# Proving symmetry algebraically about origin and axes.

• Feb 18th 2011, 05:20 PM
jonnygill
Proving symmetry algebraically about origin and axes.
Hello!

how could i show that any graph that is symmetrical to the origin as well as the y-axis must also be symmetrical to the x-axis?

i understand how to determine if a given function is symmetrical to the origin, x-axis, and y-axis

intuitively i believe that the statement in the above post is true. but i have no idea how to prove this.

edit: ok, so i've thought about it a bit. i'm thinking you would first pick a point on the graph, lets say in QI. say it is (2,1). then rotate it 180 degrees about the origin giving a point of (-2,-1). starting with that same point again, (2,1) i would know that another point exists on the graph that is (-2,1) or the y-axis symmetrical point. i see that the points created with the point symmetry of the origin and the line symmetry of the y-axis are symmetrical across the x-axis.

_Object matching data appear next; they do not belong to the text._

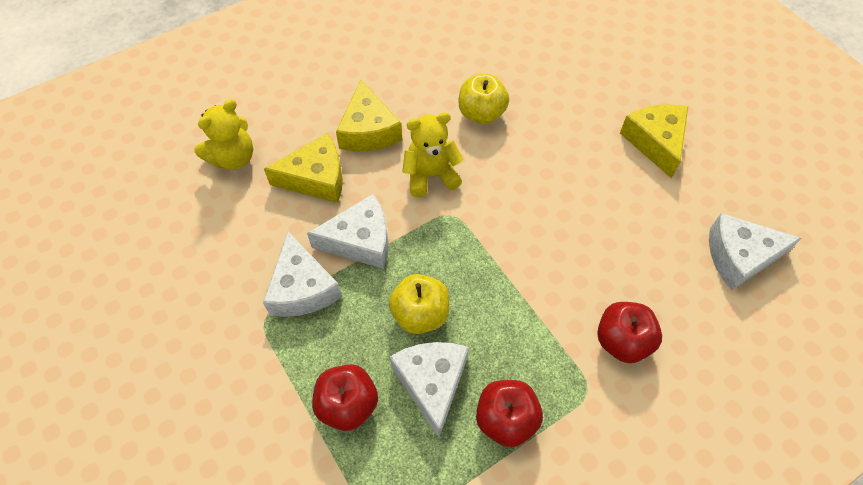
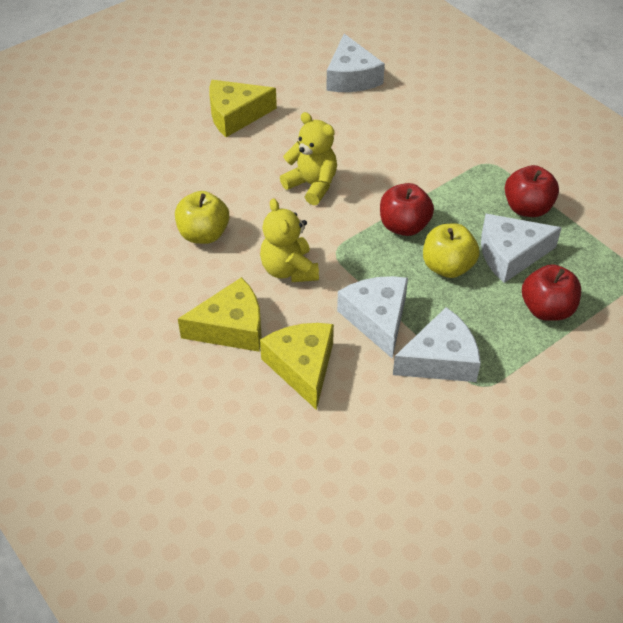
camera: 95 degrees left, 10 degrees down
yellow teddy bear [194,99,253,170] -> yellow teddy bear moved to [280,112,337,205]
red apple [597,302,662,363] -> red apple moved to [380,183,434,236]

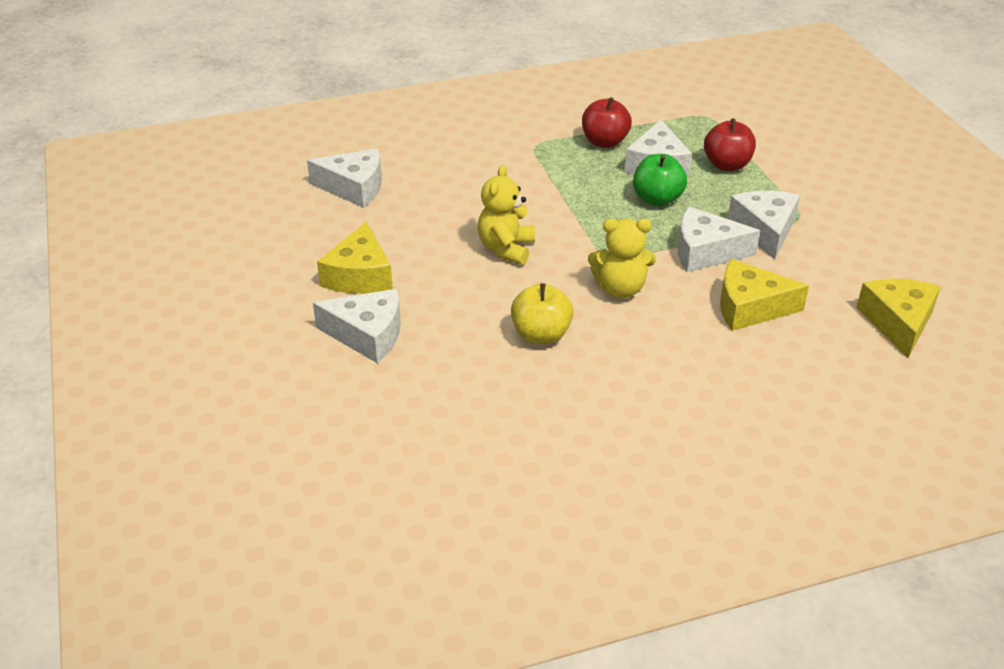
camera: 70 degrees left, 10 degrees down
yellow cheese [178,277,262,352] -> yellow cheese moved to [856,279,941,358]
yellow teddy bear [280,112,337,205] -> yellow teddy bear turned 45 degrees counterclockwise [477,165,535,265]
red apple [380,183,434,236] -> none
yellow apple [423,223,480,278] -> green apple [633,154,687,206]
none -> white cheese [313,289,401,363]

however, i could draw a graph that goes through each of these three points and does not go through (2,-1). a point that is important to show x-axis symmetry.

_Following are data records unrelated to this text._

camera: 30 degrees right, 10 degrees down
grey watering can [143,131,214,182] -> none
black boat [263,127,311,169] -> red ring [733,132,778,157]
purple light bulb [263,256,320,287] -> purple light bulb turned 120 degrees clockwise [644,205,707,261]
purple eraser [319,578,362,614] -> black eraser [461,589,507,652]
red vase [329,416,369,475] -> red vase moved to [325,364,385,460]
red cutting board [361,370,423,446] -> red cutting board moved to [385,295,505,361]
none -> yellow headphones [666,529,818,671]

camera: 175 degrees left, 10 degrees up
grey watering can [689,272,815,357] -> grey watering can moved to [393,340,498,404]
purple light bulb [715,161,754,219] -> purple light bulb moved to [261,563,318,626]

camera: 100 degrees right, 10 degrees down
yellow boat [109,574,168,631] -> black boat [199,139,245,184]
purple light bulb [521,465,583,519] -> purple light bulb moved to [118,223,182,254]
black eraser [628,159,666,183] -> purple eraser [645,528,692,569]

could someone please explain to me how to prove this algebraically? or prove that it is not true algebraically?

thank you!
• Feb 19th 2011, 05:19 AM
HallsofIvy
A graph is "symmetric about the orgin" if and only if "whenever (x, y) is on the graph, so is (-x, -y)".

A graph is "symmetric about the y axis" if and only if "whenever (x, y) is on the graph, so is (-x, y)".

If a graph is symmetric about the origin and symmetric about the y axis, then, if (x, y) is on the graph so is (-x, -y) because of the symmetry about the origin, and then so is (x, -y) because of the symmetry about the y-axis.

But that says "whenever (x, y) is on the graph, so is (x, -y)" which is the same as "symmetric about the x axis".